I was tagged by Zenuria to do this little exercise. Here is the idea:
1. Pick up the nearest book (of at least 123 pages).
2. Open the book to page 123.
3. Find the fifth sentence.
4. Post the next three sentences.
5. Tag five people.
Sorry for the boring selection of reading material closest to me right now. I’m in my study. Next to me are computer manuals, a couple of dictionaries, an atlas, and a 2007 alumni directory from St. Vincent-St. Mary High School in Akron, Ohio, my alma mater. I passed on those. I didn’t come up with anything much more exciting close at hand, but I will read to you nonetheless from the well-worn and oft used text of Questions of Rhetoric and Usage, Second Edition.
Whenever the writer’s energy dissipates, the worn-out phrase or trite expression perches, ready to take over. Stories in one week’s newspapers overworked the word hailed in these ways: “Officials hailed the news”; “Stockmen last hailed the report”; and “The approach of spring was hailed.” Other journalistic favorites are “gutted by fire”; “guarded optimism”; ”tinder-dry woodlands”; “flatly denied”; “racially troubled”; and “limped into port.”
Okay, that’s three sentences, but I’m going to finish the paragraph.
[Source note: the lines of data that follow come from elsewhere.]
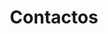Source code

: ---
title: "Contactos"
description : "this is a meta description"

# Footer
footer_enable: true
footer_title: "Fale conosco"

# Buttons
contacts_buttons_enable: true

## Section
class:
background: "../img/headers/header4.jpg"
#
content_title : ""
content : "Nós somos bué fixes e tal, não hesitem em falar conosco que respondemos logo e se pagarem justo nós trabalhamos justo e cenas assim e tal."
# Info
mobile_country_code : "351"
mobile : "962757100"
email : "cofragemsilva@hotmail.com"
location : "Lagoa, Portugal"
# Form
form:
    form_enable: false   #TODO dont show the form in a initial fase
    form_title: Envie-nos uma mensagem
    form_subject_tip: "Orçamento, Aluguer de Material, etc..."

draft: false
---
Newspapermen, working against the deadlines, have perhaps more excuse than college students for using trite phrases.
Obviously, the writer of this text, published in 1974, was not a modern-day college student who is often trying to juggle not only a full academic load but relationships, family, and a job as well!
Well, hail, I should read this book all the way through sometime, which I didn’t when I was in college!